DataAgent version: 1.0.0


## 1. Scikit-learn Example

Let's start with a machine learning example using the iris dataset.

In [2]:
# Load iris dataset
iris = load_iris()
X = pd.DataFrame(iris.data, columns=iris.feature_names)
y = pd.Series(iris.target)

print(f"Dataset shape: {X.shape}")
print(f"Target classes: {np.unique(y)}")
print(f"Feature names: {list(X.columns)}")

# Display first few rows
X.head()

Dataset shape: (150, 4)
Target classes: [0 1 2]
Feature names: ['sepal length (cm)', 'sepal width (cm)', 'petal length (cm)', 'petal width (cm)']


Unnamed: 0,sepal length (cm),sepal width (cm),petal length (cm),petal width (cm)
0,5.1,3.5,1.4,0.2
1,4.9,3.0,1.4,0.2
2,4.7,3.2,1.3,0.2
3,4.6,3.1,1.5,0.2
4,5.0,3.6,1.4,0.2


In [3]:
# Create DataFrame with target column for sklearn tools
df = X.copy()
df['target'] = y

# Use universal sklearn estimator
result = datagent.universal_sklearn_estimator(
    estimator_name="random_forest_classifier",
    data=df,
    target_column="target",
    test_size=0.2,
    random_state=42,
    n_estimators=100
)

• Work instruction A:
What dataset shape does the iris notebook excerpt print?
• Work instruction B:
Pick up the iris notebook excerpt after its last line and continue it.

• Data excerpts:
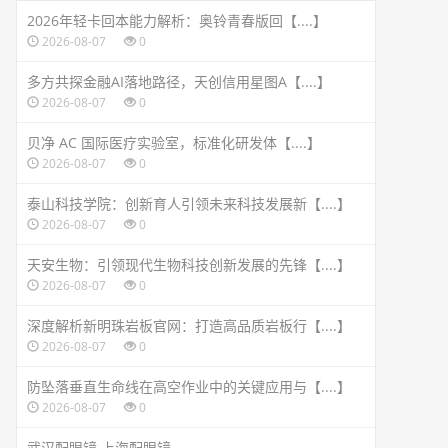
2026年轻卡回本能力解析：奥铃青春版回【....】
2026-08-07
0
多方共探金融AI落地路径，天创信用星图A【....】
2026-08-07
0
贝净 AC 国际医疗实验室，标准化研发体【....】
2026-08-07
0
泰山科技学院：创新育人引领未来科技发展新【....】
2026-08-07
0
天安生物：引领现代生物科技创新发展的先锋【....】
2026-08-07
0
深度解析新明珠岩板官网：打造高品质岩板行【....】
2026-08-07
0
防坠落垂直生命线在高空作业中的关键应用与【....】
2026-08-07
0
武汉配眼镜 上海配眼镜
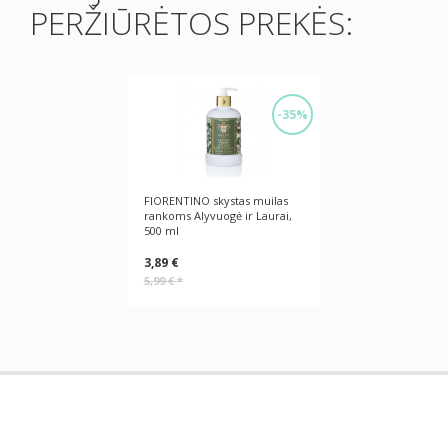
PERŽIŪRĖTOS PREKĖS:
-35%
FIORENTINO skystas muilas
rankoms Alyvuogė ir Laurai,
500 ml
3,89 €
5,99 €
*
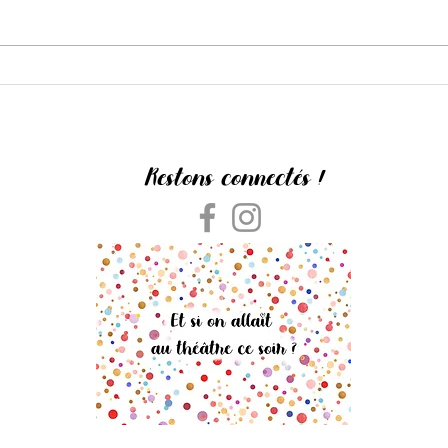
L'Amour est dans la salle
Dans l
Restons connectés !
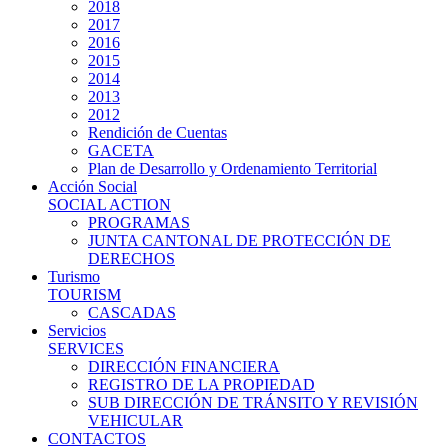
2018
2017
2016
2015
2014
2013
2012
Rendición de Cuentas
GACETA
Plan de Desarrollo y Ordenamiento Territorial
Acción Social
SOCIAL ACTION
PROGRAMAS
JUNTA CANTONAL DE PROTECCIÓN DE
DERECHOS
Turismo
TOURISM
CASCADAS
Servicios
SERVICES
DIRECCIÓN FINANCIERA
REGISTRO DE LA PROPIEDAD
SUB DIRECCIÓN DE TRÁNSITO Y REVISIÓN
VEHICULAR
CONTACTOS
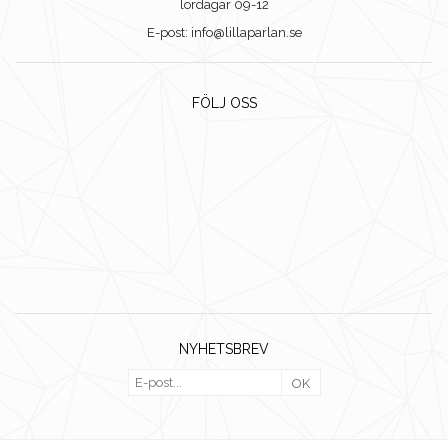
lördagar 09-12
E-post: info@lillaparlan.se
FÖLJ OSS
NYHETSBREV
OK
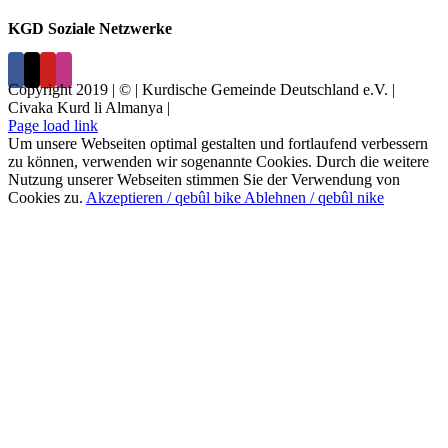
KGD Soziale Netzwerke
Copyright 2019 | © | Kurdische Gemeinde Deutschland e.V. |
Civaka Kurd li Almanya |
Page load link
Um unsere Webseiten optimal gestalten und fortlaufend verbessern
zu können, verwenden wir sogenannte Cookies. Durch die weitere
Nutzung unserer Webseiten stimmen Sie der Verwendung von
Cookies zu.
Akzeptieren / qebûl bike
Ablehnen / qebûl nike
Nach
oben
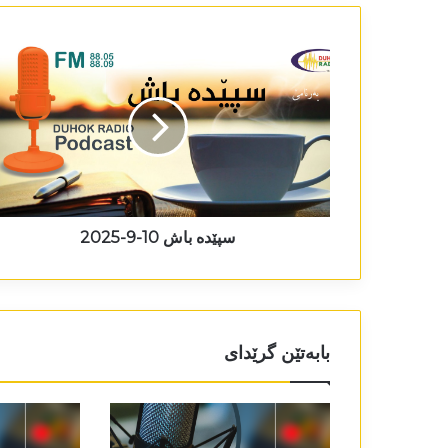
سپێدە باش 10-9-2025
بابەتێن گرێدای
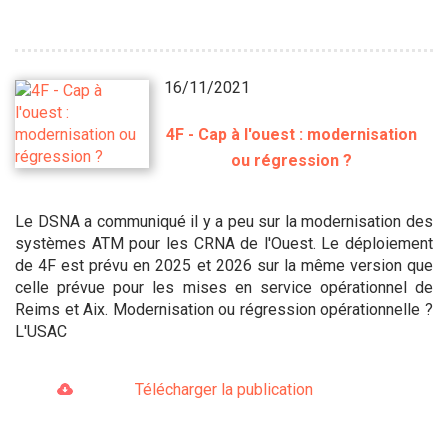
16/11/2021
4F - Cap à l'ouest : modernisation
ou régression ?
Le DSNA a communiqué il y a peu sur la modernisation des
systèmes ATM pour les CRNA de l'Ouest. Le déploiement
de 4F est prévu en 2025 et 2026 sur la même version que
celle prévue pour les mises en service opérationnel de
Reims et Aix. Modernisation ou régression opérationnelle ?
L'USAC
Télécharger la publication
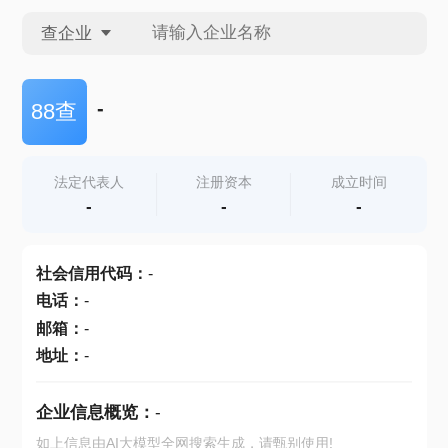
查企业
查企业
-
88查
查招投标
法定代表人
注册资本
成立时间
-
-
-
查产地
社会信用代码
：
-
电话
：
-
邮箱
：
-
地址
：
-
企业信息概览：
-
如上信息由AI大模型全网搜索生成，请甄别使用!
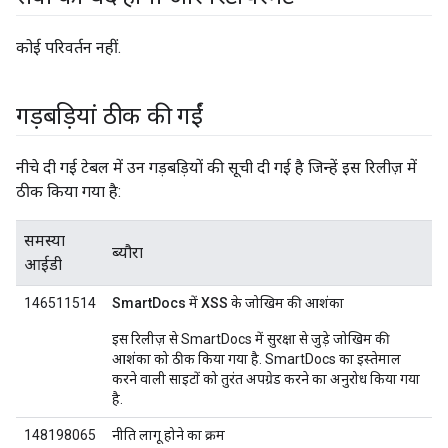
कोई परिवर्तन नहीं.
गड़बड़ियां ठीक की गईं
नीचे दी गई टेबल में उन गड़बड़ियों की सूची दी गई है जिन्हें इस रिलीज़ में
ठीक किया गया है:
समस्या
ब्यौरा
आईडी
146511514
SmartDocs में XSS के जोखिम की आशंका
इस रिलीज़ से SmartDocs में सुरक्षा से जुड़े जोखिम की
आशंका को ठीक किया गया है. SmartDocs का इस्तेमाल
करने वाली साइटों को तुरंत अपग्रेड करने का अनुरोध किया गया
है.
148198065
नीति लागू होने का क्रम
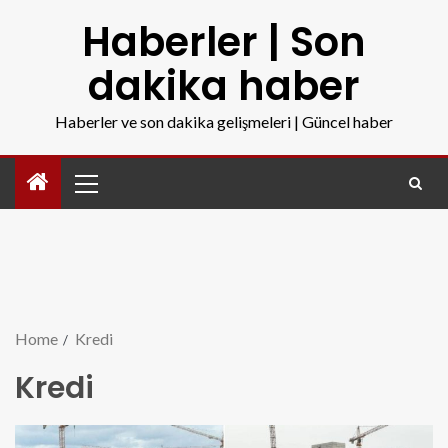
Haberler | Son
dakika haber
Haberler ve son dakika gelişmeleri | Güncel haber
Home
Kredi
Kredi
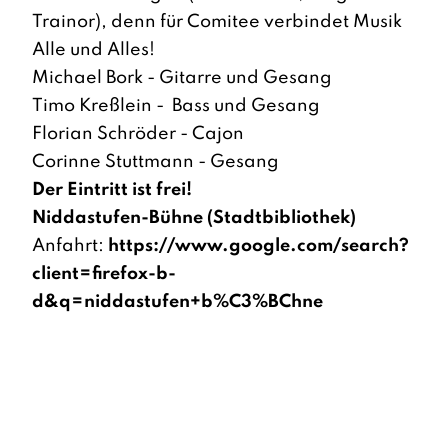
Trainor), denn für Comitee verbindet Musik
Alle und Alles!
Michael Bork - Gitarre und Gesang
Timo Kreßlein - Bass und Gesang
Florian Schröder - Cajon
Corinne Stuttmann - Gesang
Der Eintritt ist frei!
Niddastufen-Bühne (Stadtbibliothek)
Anfahrt:
https://www.google.com/search?
client=firefox-b-
d&q=niddastufen+b%C3%BChne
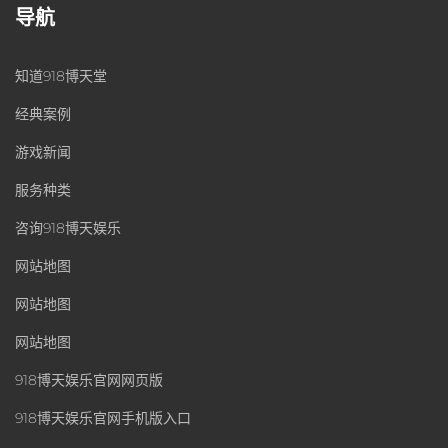
导航
知道918博天堂
经典案例
游戏新闻
服务种类
咨询918博天娱乐
网站地图
网站地图
网站地图
918博天娱乐官网网页版
918博天娱乐官网手机版入口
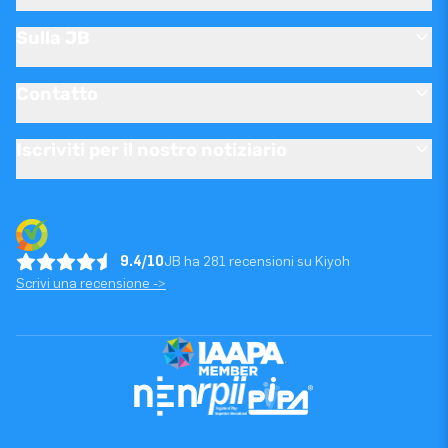
Sulla JB
Contatto
Iscriviti per il nostro notiziario
9.4/10
JB ha 281 recensioni su Kiyoh
Scrivi una recensione ->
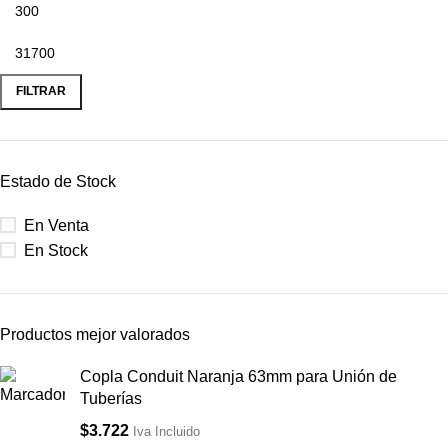
FILTRAR
Estado de Stock
En Venta
En Stock
Productos mejor valorados
Copla Conduit Naranja 63mm para Unión de
Tuberías
$
3.722
Iva Incluido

• Answer A:
(150, 4)

• Answer B:
print(f"Model: {result['model_info']['model_name']}")
print(f"Accuracy: {result['metrics']['accuracy']:.4f}")
print(f"Precision: {result['metrics']['precision']:.4f}")
print(f"Recall: {result['metrics']['recall']:.4f}")
print(f"F1 Score: {result['metrics']['f1']:.4f}")

INFO:universal_sklearn_tool.universal_estimator:Successfully trained random_forest_classifier with metrics: {'accuracy': 1.0, 'precision': 1.0, 'recall': 1.0, 'f1': 1.0}


KeyError: 'model_info'

In [6]:
result.keys()

dict_keys(['success', 'estimator_name', 'estimator_type', 'model', 'predictions', 'metrics', 'feature_importance', 'data_shape'])

## 2. Statsmodels Example

Now let's demonstrate statistical analysis using statsmodels tools.

In [7]:
# Create sample data for linear regression
np.random.seed(42)
n = 100
X = np.random.randn(n, 2)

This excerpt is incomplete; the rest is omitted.